◆ **Exercise**
Write out nothing but the lines from the one containing "107: (922, 225)" through the last line below, both included, and without the pictures.

◆ **Information given**
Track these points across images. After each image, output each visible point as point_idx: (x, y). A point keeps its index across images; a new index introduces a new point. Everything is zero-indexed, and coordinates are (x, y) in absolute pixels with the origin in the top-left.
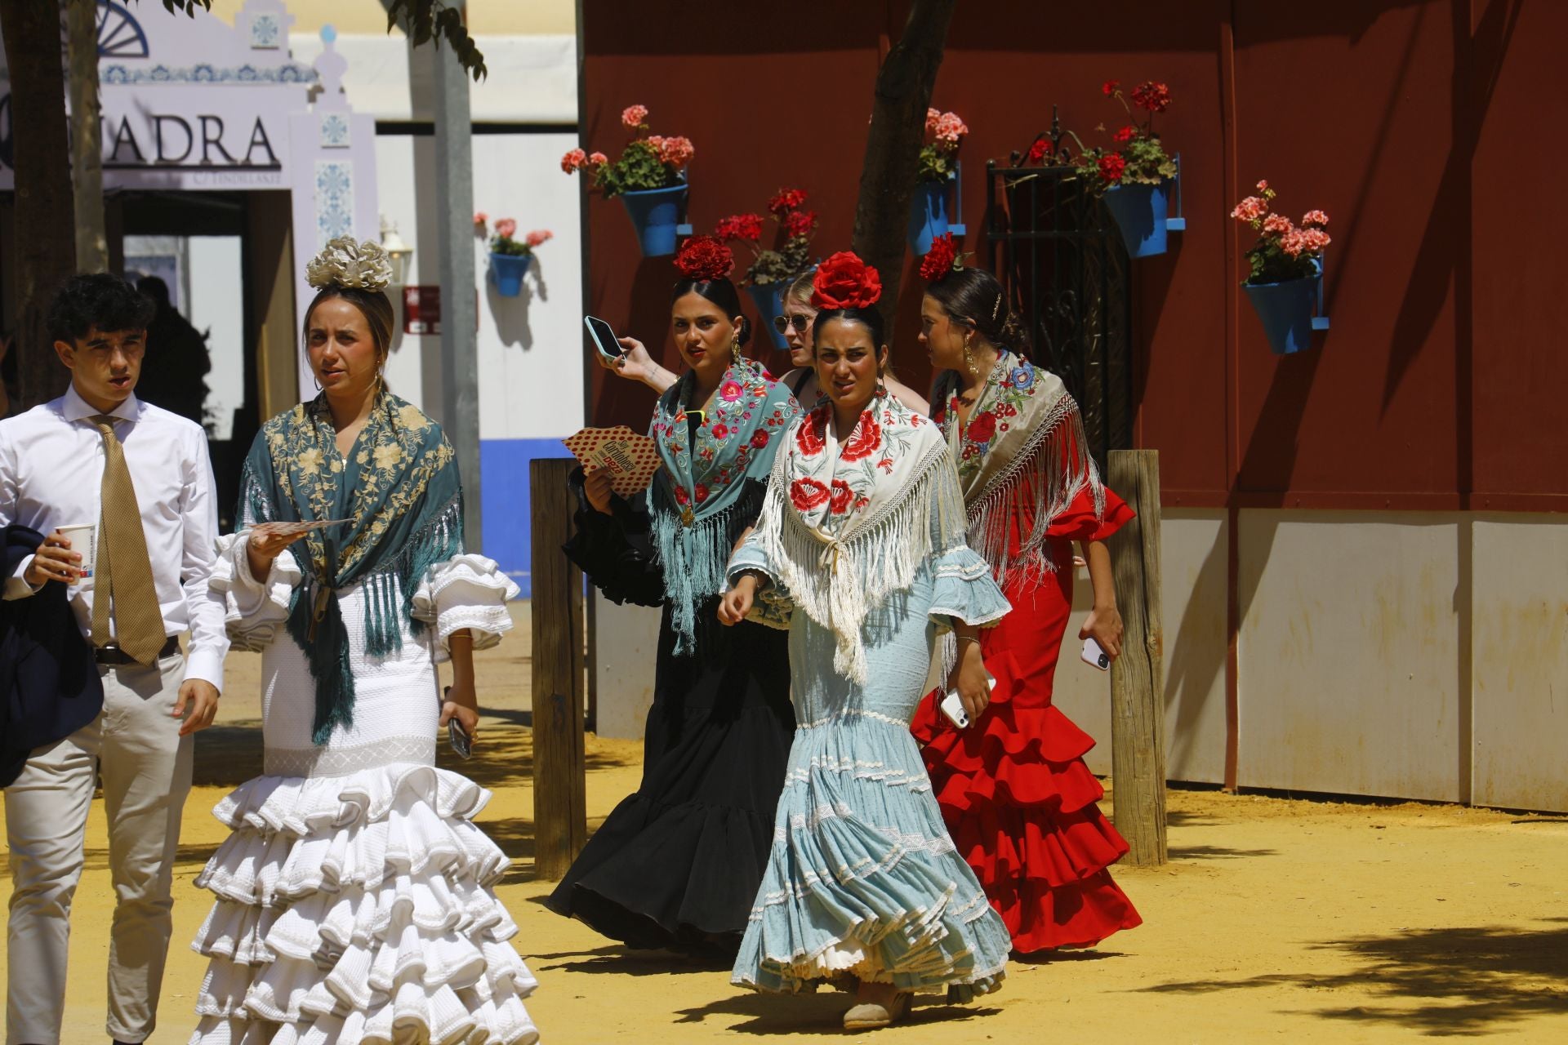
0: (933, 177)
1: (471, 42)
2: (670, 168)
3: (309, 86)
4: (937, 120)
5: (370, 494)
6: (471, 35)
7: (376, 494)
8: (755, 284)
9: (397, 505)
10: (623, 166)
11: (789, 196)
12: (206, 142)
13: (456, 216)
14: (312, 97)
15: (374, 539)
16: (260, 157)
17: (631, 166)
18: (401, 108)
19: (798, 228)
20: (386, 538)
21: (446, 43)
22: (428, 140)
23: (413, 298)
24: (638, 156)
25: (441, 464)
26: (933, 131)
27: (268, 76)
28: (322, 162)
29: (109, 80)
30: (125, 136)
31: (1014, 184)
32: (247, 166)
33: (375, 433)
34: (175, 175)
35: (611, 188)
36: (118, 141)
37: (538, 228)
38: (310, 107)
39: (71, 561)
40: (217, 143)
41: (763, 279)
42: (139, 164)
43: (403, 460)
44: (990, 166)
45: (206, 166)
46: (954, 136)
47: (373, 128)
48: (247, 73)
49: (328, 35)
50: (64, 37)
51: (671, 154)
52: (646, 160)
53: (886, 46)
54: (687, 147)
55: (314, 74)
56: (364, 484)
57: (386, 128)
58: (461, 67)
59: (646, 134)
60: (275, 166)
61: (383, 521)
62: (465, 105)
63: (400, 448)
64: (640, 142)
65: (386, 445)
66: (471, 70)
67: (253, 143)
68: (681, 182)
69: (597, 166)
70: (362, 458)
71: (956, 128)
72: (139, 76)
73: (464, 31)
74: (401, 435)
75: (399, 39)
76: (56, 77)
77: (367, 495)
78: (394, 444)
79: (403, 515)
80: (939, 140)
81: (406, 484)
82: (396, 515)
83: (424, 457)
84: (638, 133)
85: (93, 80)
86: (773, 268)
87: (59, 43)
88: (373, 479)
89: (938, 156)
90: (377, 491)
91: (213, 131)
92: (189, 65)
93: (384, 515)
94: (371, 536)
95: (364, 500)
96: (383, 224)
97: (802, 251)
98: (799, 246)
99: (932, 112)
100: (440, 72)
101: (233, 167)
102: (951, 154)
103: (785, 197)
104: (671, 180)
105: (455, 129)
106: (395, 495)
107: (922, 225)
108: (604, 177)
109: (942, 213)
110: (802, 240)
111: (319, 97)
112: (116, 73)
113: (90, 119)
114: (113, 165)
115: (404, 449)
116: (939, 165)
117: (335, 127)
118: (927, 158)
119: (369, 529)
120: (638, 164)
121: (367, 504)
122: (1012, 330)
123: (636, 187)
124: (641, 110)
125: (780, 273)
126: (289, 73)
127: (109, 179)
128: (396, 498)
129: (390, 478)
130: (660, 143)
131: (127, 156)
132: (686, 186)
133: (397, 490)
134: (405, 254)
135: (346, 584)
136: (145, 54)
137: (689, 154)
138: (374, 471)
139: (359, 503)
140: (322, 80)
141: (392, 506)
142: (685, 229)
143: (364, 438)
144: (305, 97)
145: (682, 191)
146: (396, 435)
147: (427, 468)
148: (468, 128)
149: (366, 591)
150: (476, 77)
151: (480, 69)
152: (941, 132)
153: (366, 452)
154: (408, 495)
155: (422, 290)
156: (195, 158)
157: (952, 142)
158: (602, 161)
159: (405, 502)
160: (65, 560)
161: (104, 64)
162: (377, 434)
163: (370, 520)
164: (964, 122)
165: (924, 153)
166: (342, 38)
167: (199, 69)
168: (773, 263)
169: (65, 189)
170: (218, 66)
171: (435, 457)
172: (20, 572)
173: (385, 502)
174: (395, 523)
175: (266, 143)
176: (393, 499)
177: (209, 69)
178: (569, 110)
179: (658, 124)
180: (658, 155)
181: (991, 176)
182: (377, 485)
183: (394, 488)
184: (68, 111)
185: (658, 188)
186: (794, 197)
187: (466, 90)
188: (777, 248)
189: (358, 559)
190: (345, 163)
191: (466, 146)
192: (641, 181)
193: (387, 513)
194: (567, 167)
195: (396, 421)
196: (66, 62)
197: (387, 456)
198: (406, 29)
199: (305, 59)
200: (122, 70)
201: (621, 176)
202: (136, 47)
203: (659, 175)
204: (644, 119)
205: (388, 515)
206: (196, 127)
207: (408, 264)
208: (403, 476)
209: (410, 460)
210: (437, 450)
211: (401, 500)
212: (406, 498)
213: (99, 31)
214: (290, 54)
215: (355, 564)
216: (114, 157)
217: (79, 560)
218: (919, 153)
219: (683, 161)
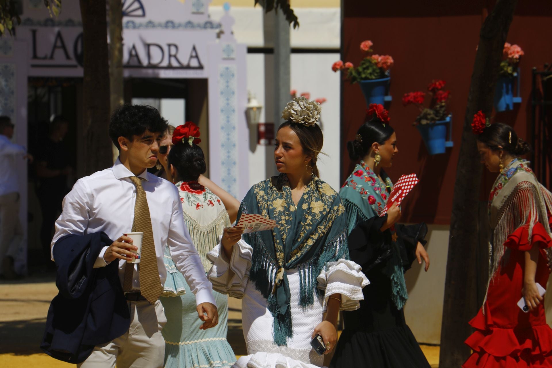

◆ **Written answer**
107: (922, 225)
108: (604, 177)
109: (942, 213)
110: (802, 240)
111: (319, 97)
112: (116, 73)
113: (90, 119)
114: (113, 165)
115: (404, 449)
116: (939, 165)
117: (335, 127)
118: (927, 158)
119: (369, 529)
120: (638, 164)
121: (367, 504)
122: (1012, 330)
123: (636, 187)
124: (641, 110)
125: (780, 273)
126: (289, 73)
127: (109, 179)
128: (396, 498)
129: (390, 478)
130: (660, 143)
131: (127, 156)
132: (686, 186)
133: (397, 490)
134: (405, 254)
135: (346, 584)
136: (145, 54)
137: (689, 154)
138: (374, 471)
139: (359, 503)
140: (322, 80)
141: (392, 506)
142: (685, 229)
143: (364, 438)
144: (305, 97)
145: (682, 191)
146: (396, 435)
147: (427, 468)
148: (468, 128)
149: (366, 591)
150: (476, 77)
151: (480, 69)
152: (941, 132)
153: (366, 452)
154: (408, 495)
155: (422, 290)
156: (195, 158)
157: (952, 142)
158: (602, 161)
159: (405, 502)
160: (65, 560)
161: (104, 64)
162: (377, 434)
163: (370, 520)
164: (964, 122)
165: (924, 153)
166: (342, 38)
167: (199, 69)
168: (773, 263)
169: (65, 189)
170: (218, 66)
171: (435, 457)
172: (20, 572)
173: (385, 502)
174: (395, 523)
175: (266, 143)
176: (393, 499)
177: (209, 69)
178: (569, 110)
179: (658, 124)
180: (658, 155)
181: (991, 176)
182: (377, 485)
183: (394, 488)
184: (68, 111)
185: (658, 188)
186: (794, 197)
187: (466, 90)
188: (777, 248)
189: (358, 559)
190: (345, 163)
191: (466, 146)
192: (641, 181)
193: (387, 513)
194: (567, 167)
195: (396, 421)
196: (66, 62)
197: (387, 456)
198: (406, 29)
199: (305, 59)
200: (122, 70)
201: (621, 176)
202: (136, 47)
203: (659, 175)
204: (644, 119)
205: (388, 515)
206: (196, 127)
207: (408, 264)
208: (403, 476)
209: (410, 460)
210: (437, 450)
211: (401, 500)
212: (406, 498)
213: (99, 31)
214: (290, 54)
215: (355, 564)
216: (114, 157)
217: (79, 560)
218: (919, 153)
219: (683, 161)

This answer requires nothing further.